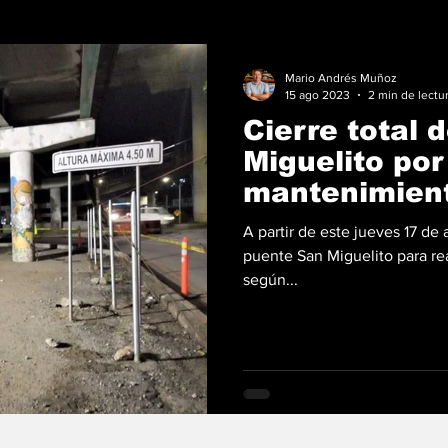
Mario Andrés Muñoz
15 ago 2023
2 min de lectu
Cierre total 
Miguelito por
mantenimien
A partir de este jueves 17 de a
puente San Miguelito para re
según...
┄┄┄┄┄┄┄┄┄┄┄┄┄┄┄┄┄┄┄┄
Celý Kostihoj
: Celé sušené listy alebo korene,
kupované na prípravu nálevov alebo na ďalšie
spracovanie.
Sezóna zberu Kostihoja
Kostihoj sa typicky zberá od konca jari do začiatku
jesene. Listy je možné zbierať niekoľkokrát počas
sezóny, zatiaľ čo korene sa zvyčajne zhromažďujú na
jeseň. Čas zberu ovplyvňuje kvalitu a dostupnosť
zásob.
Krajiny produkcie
┄┄┄┄┄┄┄┄┄┄┄┄┄┄┄┄┄┄┄┄
* _WHAT NEEDS TO BE DONE_
Set down, unchanged, everything in the entries from the line containing "Celý Kostihoj" down to the line containing "Krajiny produkcie", including both of those lines.

* _ANSWER_
Celý Kostihoj
: Celé sušené listy alebo korene,
kupované na prípravu nálevov alebo na ďalšie
spracovanie.
Sezóna zberu Kostihoja
Kostihoj sa typicky zberá od konca jari do začiatku
jesene. Listy je možné zbierať niekoľkokrát počas
sezóny, zatiaľ čo korene sa zvyčajne zhromažďujú na
jeseň. Čas zberu ovplyvňuje kvalitu a dostupnosť
zásob.
Krajiny produkcie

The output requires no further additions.